ECLI:NL:CRVB:2004:AR6896

Centrale Raad van Beroep

Datum uitspraak
30 november 2004
Publicatiedatum
4 april 2013
Zaaknummer
02/6551 NABW
Instantie
Centrale Raad van Beroep
Type
Uitspraak
Rechtsgebied
Bestuursrecht; Socialezekerheidsrecht
Procedures
  • Hoger beroep
Rechters
Vindplaatsen
  • Rechtspraak.nl
AI samenvatting door LexboostAutomatisch gegenereerd

Terugvordering bijstandsuitkering als renteloze geldlening en de rol van bedrijfsinkomsten

In deze zaak gaat het om de terugvordering van een bijstandsuitkering die aan appellante is verstrekt in de vorm van een renteloze geldlening op basis van het Besluit bijstandsverlening zelfstandigen (Bbz). De Centrale Raad van Beroep behandelt het hoger beroep van appellante tegen een eerdere uitspraak van de rechtbank Breda, waarin het beroep tegen een besluit van het College van burgemeester en wethouders van de gemeente Tilburg ongegrond werd verklaard. De zaak betreft de vraag of bij de terugvordering rekening gehouden mag worden met de bedrijfsinkomsten die appellante voorafgaand aan de relevante periode heeft verworven.

Appellante ontving van gedaagde een bijstandsuitkering van 8 juni 1998 tot 1 oktober 1999. Na definitieve vaststelling van de bijstand op basis van de jaarstukken over 1998, werd een deel van de lening omgezet in een gift en werd een terugvordering van een aanzienlijk bedrag ingesteld. Appellante stelde dat de terugvordering niet in overeenstemming was met de wet, omdat er geen rekening gehouden mocht worden met de inkomsten die zij vóór 8 juni 1998 had verworven.

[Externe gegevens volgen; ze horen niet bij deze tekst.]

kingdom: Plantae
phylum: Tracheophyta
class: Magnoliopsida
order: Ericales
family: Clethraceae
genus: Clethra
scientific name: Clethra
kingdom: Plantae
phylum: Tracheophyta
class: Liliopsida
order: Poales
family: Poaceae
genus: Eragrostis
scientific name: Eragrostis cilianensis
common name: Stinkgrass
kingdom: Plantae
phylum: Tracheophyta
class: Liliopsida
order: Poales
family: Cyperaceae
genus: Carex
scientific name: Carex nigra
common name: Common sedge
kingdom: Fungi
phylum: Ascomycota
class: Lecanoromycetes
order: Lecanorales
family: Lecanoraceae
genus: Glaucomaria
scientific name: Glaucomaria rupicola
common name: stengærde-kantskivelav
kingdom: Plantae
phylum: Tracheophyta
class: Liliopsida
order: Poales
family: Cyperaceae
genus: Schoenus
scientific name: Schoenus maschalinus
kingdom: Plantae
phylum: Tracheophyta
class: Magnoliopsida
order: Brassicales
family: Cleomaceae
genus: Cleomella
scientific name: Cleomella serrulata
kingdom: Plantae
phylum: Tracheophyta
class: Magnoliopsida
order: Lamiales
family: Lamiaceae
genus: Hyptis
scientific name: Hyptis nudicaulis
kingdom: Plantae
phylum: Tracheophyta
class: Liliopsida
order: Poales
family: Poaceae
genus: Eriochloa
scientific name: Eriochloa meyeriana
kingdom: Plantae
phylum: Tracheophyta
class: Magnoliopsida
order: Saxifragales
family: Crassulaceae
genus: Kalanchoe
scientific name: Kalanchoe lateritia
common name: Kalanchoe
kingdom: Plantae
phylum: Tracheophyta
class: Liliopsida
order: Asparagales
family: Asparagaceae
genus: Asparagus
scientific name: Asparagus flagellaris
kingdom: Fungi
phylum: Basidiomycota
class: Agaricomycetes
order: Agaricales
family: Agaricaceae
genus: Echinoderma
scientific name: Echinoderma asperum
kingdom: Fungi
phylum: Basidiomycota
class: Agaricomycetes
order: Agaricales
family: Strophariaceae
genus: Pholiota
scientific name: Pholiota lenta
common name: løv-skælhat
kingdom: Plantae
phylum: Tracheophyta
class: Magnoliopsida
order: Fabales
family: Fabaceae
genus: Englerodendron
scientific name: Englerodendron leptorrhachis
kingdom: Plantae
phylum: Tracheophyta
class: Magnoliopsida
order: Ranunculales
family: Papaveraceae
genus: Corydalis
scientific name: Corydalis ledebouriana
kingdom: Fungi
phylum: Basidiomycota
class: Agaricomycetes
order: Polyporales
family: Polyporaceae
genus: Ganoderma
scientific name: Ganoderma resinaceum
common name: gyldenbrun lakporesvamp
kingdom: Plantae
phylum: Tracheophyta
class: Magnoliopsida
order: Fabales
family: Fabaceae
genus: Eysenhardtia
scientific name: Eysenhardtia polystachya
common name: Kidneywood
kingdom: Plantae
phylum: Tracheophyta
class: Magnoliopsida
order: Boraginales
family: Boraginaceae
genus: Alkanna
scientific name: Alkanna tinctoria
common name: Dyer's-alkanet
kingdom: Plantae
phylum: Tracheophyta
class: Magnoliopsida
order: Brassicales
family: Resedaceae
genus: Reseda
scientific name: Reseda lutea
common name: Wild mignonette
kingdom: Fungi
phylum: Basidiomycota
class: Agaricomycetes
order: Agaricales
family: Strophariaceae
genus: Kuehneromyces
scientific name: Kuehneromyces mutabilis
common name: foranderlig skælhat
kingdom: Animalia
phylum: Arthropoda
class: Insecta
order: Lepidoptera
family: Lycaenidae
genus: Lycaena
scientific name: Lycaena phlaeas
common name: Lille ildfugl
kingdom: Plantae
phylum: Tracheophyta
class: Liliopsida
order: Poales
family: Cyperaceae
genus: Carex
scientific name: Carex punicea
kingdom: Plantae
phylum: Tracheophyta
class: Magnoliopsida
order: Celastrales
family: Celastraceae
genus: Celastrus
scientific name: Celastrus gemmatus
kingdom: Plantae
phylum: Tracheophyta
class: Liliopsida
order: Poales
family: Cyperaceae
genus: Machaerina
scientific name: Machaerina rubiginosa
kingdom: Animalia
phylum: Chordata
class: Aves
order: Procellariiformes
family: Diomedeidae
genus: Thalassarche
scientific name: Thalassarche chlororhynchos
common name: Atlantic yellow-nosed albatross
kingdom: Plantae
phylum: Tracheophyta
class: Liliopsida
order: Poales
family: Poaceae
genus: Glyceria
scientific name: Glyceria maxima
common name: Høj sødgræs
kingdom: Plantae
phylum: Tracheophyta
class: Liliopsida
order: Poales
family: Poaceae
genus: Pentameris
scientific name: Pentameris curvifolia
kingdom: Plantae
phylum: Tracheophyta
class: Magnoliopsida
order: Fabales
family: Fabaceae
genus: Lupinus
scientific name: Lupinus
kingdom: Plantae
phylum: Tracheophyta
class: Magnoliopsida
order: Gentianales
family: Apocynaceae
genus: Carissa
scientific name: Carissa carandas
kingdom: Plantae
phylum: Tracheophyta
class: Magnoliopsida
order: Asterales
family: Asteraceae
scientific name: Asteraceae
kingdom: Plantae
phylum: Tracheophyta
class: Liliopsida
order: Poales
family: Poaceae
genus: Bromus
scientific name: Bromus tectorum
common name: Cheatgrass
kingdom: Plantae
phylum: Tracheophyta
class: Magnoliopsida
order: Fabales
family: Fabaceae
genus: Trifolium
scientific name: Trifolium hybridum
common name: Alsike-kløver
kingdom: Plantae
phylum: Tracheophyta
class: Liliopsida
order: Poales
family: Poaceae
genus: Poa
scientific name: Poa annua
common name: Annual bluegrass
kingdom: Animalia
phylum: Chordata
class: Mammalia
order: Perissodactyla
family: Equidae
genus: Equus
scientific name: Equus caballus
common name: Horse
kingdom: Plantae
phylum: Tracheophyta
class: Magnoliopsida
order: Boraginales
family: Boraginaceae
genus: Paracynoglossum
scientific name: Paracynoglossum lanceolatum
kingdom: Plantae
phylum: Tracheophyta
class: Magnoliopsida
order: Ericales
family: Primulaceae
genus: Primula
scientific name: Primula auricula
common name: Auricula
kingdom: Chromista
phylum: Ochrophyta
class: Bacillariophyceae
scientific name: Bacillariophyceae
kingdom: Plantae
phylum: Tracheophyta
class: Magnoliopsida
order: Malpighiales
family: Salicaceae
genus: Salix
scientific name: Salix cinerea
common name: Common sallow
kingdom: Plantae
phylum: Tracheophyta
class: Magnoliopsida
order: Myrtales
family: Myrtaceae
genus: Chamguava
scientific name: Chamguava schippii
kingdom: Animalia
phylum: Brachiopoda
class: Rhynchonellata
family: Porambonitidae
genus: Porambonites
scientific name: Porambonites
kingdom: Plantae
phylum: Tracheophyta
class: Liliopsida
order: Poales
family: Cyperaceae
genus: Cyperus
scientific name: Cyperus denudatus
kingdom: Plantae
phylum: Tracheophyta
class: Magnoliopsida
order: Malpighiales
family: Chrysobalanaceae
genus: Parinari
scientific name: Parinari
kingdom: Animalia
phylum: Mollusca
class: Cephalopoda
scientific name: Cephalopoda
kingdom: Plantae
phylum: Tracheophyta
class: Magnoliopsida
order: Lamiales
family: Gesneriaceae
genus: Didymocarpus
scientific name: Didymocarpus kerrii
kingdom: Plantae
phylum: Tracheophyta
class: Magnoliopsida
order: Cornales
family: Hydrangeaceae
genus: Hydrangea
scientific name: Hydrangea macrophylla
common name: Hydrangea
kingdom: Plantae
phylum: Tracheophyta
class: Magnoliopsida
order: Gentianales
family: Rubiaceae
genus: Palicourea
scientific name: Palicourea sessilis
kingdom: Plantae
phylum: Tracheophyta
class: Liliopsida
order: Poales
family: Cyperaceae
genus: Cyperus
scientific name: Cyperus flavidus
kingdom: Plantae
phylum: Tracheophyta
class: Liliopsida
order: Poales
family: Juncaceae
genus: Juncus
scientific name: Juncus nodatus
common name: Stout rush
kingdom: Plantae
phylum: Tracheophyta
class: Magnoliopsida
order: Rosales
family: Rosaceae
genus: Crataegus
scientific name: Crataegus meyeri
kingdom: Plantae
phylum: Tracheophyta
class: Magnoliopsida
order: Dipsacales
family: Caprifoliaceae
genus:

De Raad overweegt dat de wetgeving, met name artikel 10 van het Bbz en artikel 47 van de Abw, voorschrijft dat bijstandsverlening aan zelfstandigen in beginsel rekening houdt met alle in het boekjaar verworven inkomsten. De Raad concludeert dat gedaagde de wet correct heeft toegepast door ook de inkomsten voorafgaand aan de bijstandsperiode mee te nemen in de berekening. De Raad bevestigt de uitspraak van de rechtbank en wijst het hoger beroep van appellante af, zonder veroordeling in de proceskosten.

Uitspraak

02/6551 NABW
U I T S P R A A K
in het geding tussen:
[appellante], wonende te [woonplaats], appellante,
en
het College van burgemeester en wethouders van de gemeente Tilburg, gedaagde.
I. ONTSTAAN EN LOOP VAN HET GEDING
Namens appellante heeft mr. W.C.G.M. van Hoof, advocaat te Tilburg, hoger beroep ingesteld tegen de uitspraak van de rechtbank Breda van 30 oktober 2002, reg.nr. 01/1856 NABW.
Gedaagde heeft een verweerschrift ingediend.
Het geding is behandeld ter zitting van 2 november 2004, waar voor appellante is verschenen mr. G.J.M. de Jager, kantoorgenoot van mr. Van Hoof, en waar gedaagde zich - met voorafgaand bericht - niet heeft laten vertegenwoordigen.
II. MOTIVERING
De Raad gaat uit van de volgende in dit geding van belang zijnde feiten en omstandigheden.
Gedaagde heeft aan appellante en haar ex-partner over de periode van 8 juni 1998 tot 1 oktober 1999 ter voorziening in de algemeen noodzakelijke kosten van bestaan een bijstandsuitkering toegekend in de vorm van een renteloze geldlening ingevolge het Besluit bijstandsverlening zelfstandigen (Bbz).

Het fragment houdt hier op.